MOSCOW — The boss of a Kremlin-funded news organization accused of playing a role in Russia’s alleged interference in the 2016 U.S. election says she hopes the deep rift between Moscow and Washington can be mended.
Margarita Simonyan has been editor-in-chief of RT — formerly known as Russia Today — for more than a decade.
But until recently, few had heard of her outside Russia.

Then her name was mentioned 27 times in a report by U.S. intelligence agencies that was published in January. It described RT as the “Kremlin’s principal international propaganda outlet" and said it "served as a platform for Kremlin messaging to Russian and international audiences."
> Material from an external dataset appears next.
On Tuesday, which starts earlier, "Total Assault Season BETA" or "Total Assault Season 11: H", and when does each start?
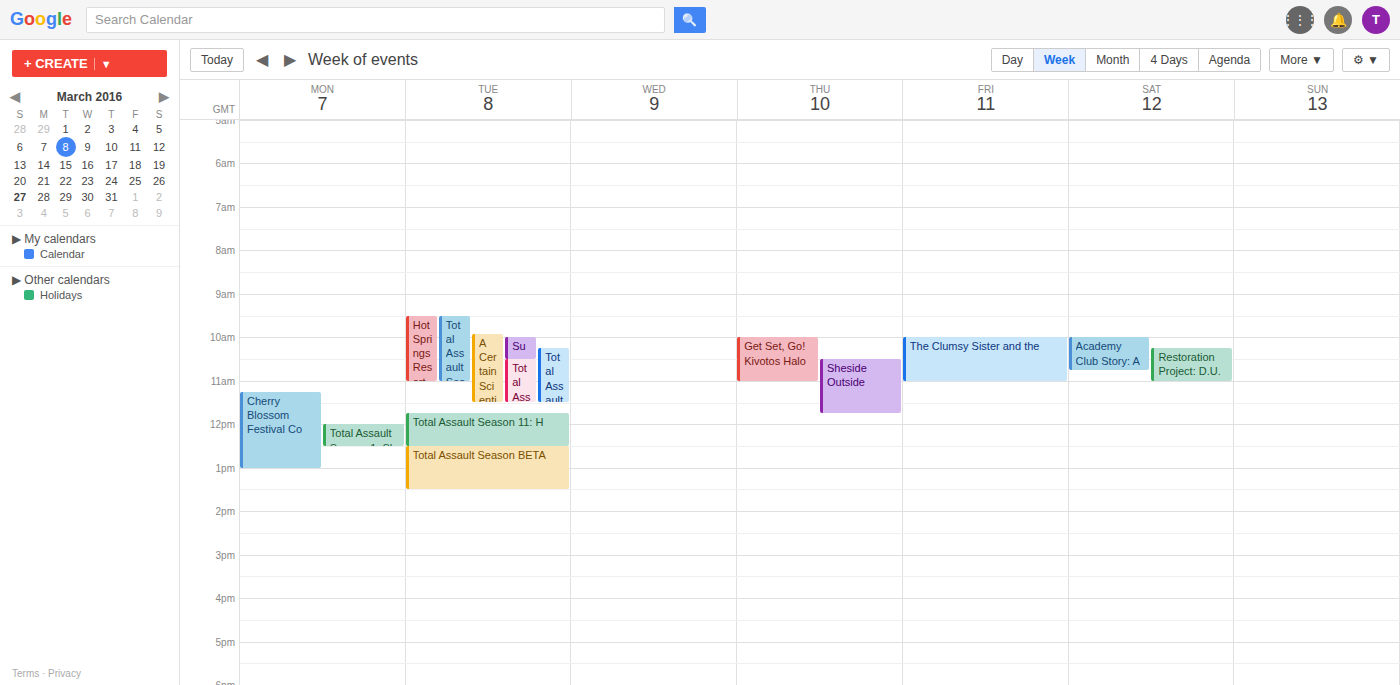
"Total Assault Season 11: H" 11:45 AM; "Total Assault Season BETA" 12:30 PM.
It alleged that government-financed RT America sought to "influence politics [and] fuel discontent" in the U.S.
Forbes magazine ranked Simonyan as the 52nd most powerful woman in the world this year — 13 places ahead of Hillary Clinton.
“I am very saddened by what is going on right now between Russia and America,” the 37-year-old Simonyan told NBC News at the network's Moscow headquarters earlier this month.
“I lived in America. I love America,” she added, referring to a year she spent as an exchange student in Bristol, New Hampshire, in 1995. “We are not Communists anymore. We have changed, but for some reason the establishment doesn’t recognize it and doesn’t give us a chance to show that we have changed. You don’t have to be afraid of us anymore.”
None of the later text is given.